Taken from Walter Benjamin’s ‘On the Concept of History’, Stillstellung describes a fixed slice of history in which an understanding of what came before can emerge. Having ‘2019’ in the album title is clearly a deliberate choice then, pinning the record down in time and space as a prophetic signpost in the hurricane of blind progress.

More relevant to the album’s overall message is Benjamin’s ‘The Work of Art in the Age of Mechanical Reproduction’. An essay of cultural criticism which proposes that the ‘aura’ of a work of art is devalued through reproduction because the unique aesthetic authority of an artwork, it’s cultural context, is absent from the copy. An effect compounded exponentially in the digital age. By removing the cultural context from what we consume and how we construct our identities, replicr 2019 implies that we have lost our sense of authenticity. Disconnected, disillusioned, and disingenuous in our expression, the only thing left to satiate us is ‘more’.

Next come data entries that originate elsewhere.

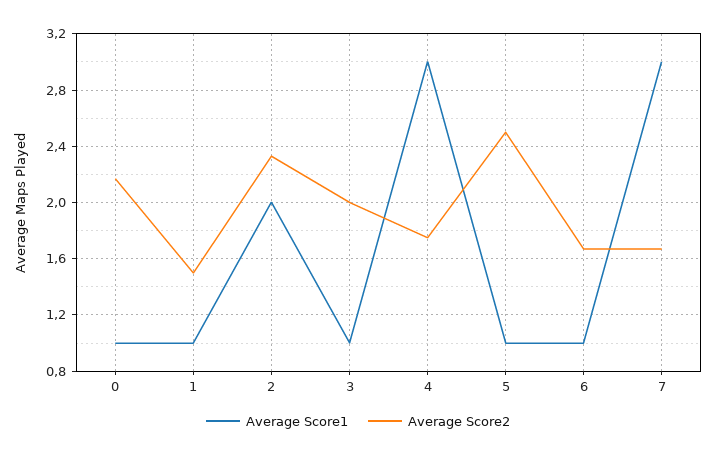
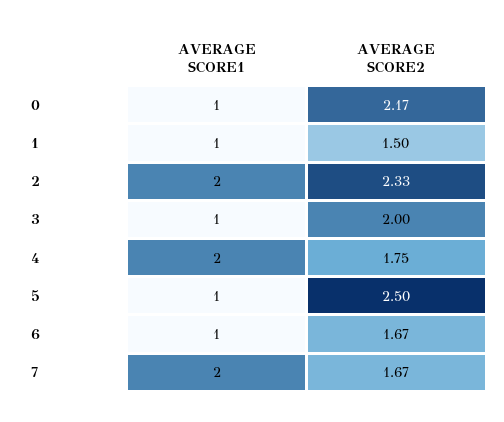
  {
    "Average Score1": {
      "0": 1,
      "1": 1,
      "2": 2,
      "3": 1,
-     "4": 3,
+     "4": 2,
      "5": 1,
      "6": 1,
-     "7": 3
+     "7": 2
    },
    "Average Score2": {
      "0": 2.17,
      "1": 1.5,
      "2": 2.33,
      "3": 2,
      "4": 1.75,
      "5": 2.5,
      "6": 1.67,
      "7": 1.67
    }
  }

As drummer Rob Jones explains:

‘’History is moving but it’s got nowhere to go. It’s pilling up all around us. That’s what this record is about. This atemporality is an illusion, it’s the cultural logic of late capitalism, consuming everything faster and faster, each artefact a more diluted replica of the last’’

The total record conjures the image of J.G. Ballard’s Concentration City. An infinite metropolis of brutalist concrete and invasive advertisements seen through rain-dashed windowpanes, where no one even remembers the idea of free, open air. With no landscape left outside the vast conurbation; no resources to fuel the fires of progress, the city begins to eat itself like the Midgard Serpent, and any semblance of humanity along with it. 

Album closer Trackerplatz opens with a plaintive 16bit sine wave and a heavy haze of distortion, but gone is the fatiguing acceleration. A subtle shift in perspective, not in content but in form; a new sense of clarity. A rare instance of standing outside oneself, looking inward at the truths usually obscured by the momentum of history and the ordinary assumptions of waking consciousness. The track’s sparse, angular form ascends, bastardized guitars seemingly building toward a melancholic crescendo that’d make Vennart proud, before abruptly fading away.

There is no triumphal emergence from the valley of shadow, but nor are we swallowed by oblivion. Time only marches onward, inexorably, and though we haven’t yet found a way to escape the isolation born of inauthentic replication, at least we’re looking.